At the beginning of the conversation, you talked about the difficulties with funding; has that become a little bit easier?
Not yet. The way I see it, I think there’s so many people in the same boat as me. There’s not enough. And I’m definitely not the only person that is struggling. I don’t feel sad about it. I understand the process. It would be great to have more funding for Pasifika artists and filmmakers, of course.
All of these conversations that we’re all having right now will hopefully contribute to that, which will be amazing. But right now, I think there are so many of us in the same boat, so I don’t even want to whinge about it. It’s not worth whinging about. I just want to keep getting my story out there.
Hopefully, people read this or hear these things and are in alignment with these stories and want to jump on board and help figure it out with me.

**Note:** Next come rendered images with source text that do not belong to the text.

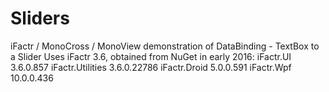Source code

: # Sliders
iFactr / MonoCross / MonoView demonstration of DataBinding - TextBox to a Slider
Uses iFactr 3.6, obtained from NuGet in early 2016:
iFactr.UI 3.6.0.857
iFactr.Utilities 3.6.0.22786
iFactr.Droid 5.0.0.591
iFactr.Wpf 10.0.0.436
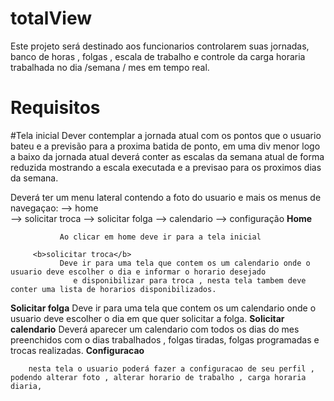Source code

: # totalView
 Este projeto será destinado aos funcionarios controlarem suas jornadas, banco de horas , folgas , escala de trabalho e 
 controle da carga horaria trabalhada no dia /semana / mes  em tempo real.
 
 # Requisitos
 
 #Tela inicial
Dever contemplar a jornada atual com os pontos que o usuario bateu e a previsão para a 
proxima batida de ponto, em uma div menor logo a baixo da jornada atual deverá conter as escalas da semana atual de forma reduzida
mostrando a escala executada e a previsao para os proximos dias da semana.

Deverá ter um menu lateral contendo a foto do usuario e mais os menus de navegaçao:
                       --> home </br>
                        --> solicitar troca
                        --> solicitar folga
                        --> calendario 
                        --> configuração
       <b>Home</b>
           
               Ao clicar em home deve ir para a tela inicial 
               
         <b>solicitar troca</b>
               Deve ir para uma tela que contem os um calendario onde o usuario deve escolher o dia e informar o horario desejado
                  e disponibilizar para troca , nesta tela tambem deve conter uma lista de horarios disponibilizados.
  <b>Solicitar folga</b>
         Deve ir para uma tela que contem os um calendario onde o usuario deve escolher o dia em que quer solicitar a folga.
  <b>Solicitar calendario</b>
         Deverá aparecer um calendario com todos os dias do mes preenchidos com o dias trabalhados , folgas tiradas, folgas programadas
         e trocas realizadas.
  <b>Configuracao</b>
  
        nesta tela o usuario poderá fazer a configuracao de seu perfil , podendo alterar foto , alterar horario de trabalho , carga horaria diaria,
        
  
  


                
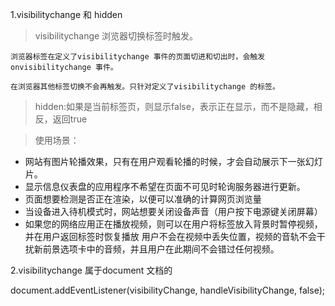 1.visibilitychange  和 hidden

 >visibilitychange 浏览器切换标签时触发。

    浏览器标签在定义了visibilitychange 事件的页面切进和切出时，会触发onvisibilitychange 事件。
    
    在浏览器其他标签切换不会再触发。只针对定义了visibilitychange 的标签。

>hidden:如果是当前标签页，则显示false，表示正在显示，而不是隐藏，相反，返回true

>使用场景：

+ 网站有图片轮播效果，只有在用户观看轮播的时候，才会自动展示下一张幻灯片。
+ 显示信息仪表盘的应用程序不希望在页面不可见时轮询服务器进行更新。
+ 页面想要检测是否正在渲染，以便可以准确的计算网页浏览量
+ 当设备进入待机模式时，网站想要关闭设备声音（用户按下电源键关闭屏幕）
+ 如果您的网络应用正在播放视频，则可以在用户将标签放入背景时暂停视频，并在用户返回标签时恢复播放
  用户不会在视频中丢失位置，视频的音轨不会干扰新前景选项卡中的音频，并且用户在此期间不会错过任何视频。

2.visibilitychange 属于document 文档的

 document.addEventListener(visibilityChange, handleVisibilityChange, false);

Any advice for anyone wanting to make a career switch to something they’re more passionate about, like you did?
If you really want to do something and it’s from your heart and soul, do it. If you feel this anxiety around it or this imposter syndrome, to be honest, I almost feel like it’s an indicator that you’re leveling up, that you’re stepping up, that you’re becoming something new.
Anxiety doesn’t have to be a bad thing. In terms of this, ‘imposter syndrome’ that I definitely have, I see it as an indicator that you’re doing something you’ve never done before.
We may as well be getting used to it and start thinking about it differently. Go for what you want to do. You’re never going to know if you don’t and it’s better to do it and fail, than not do it and never know.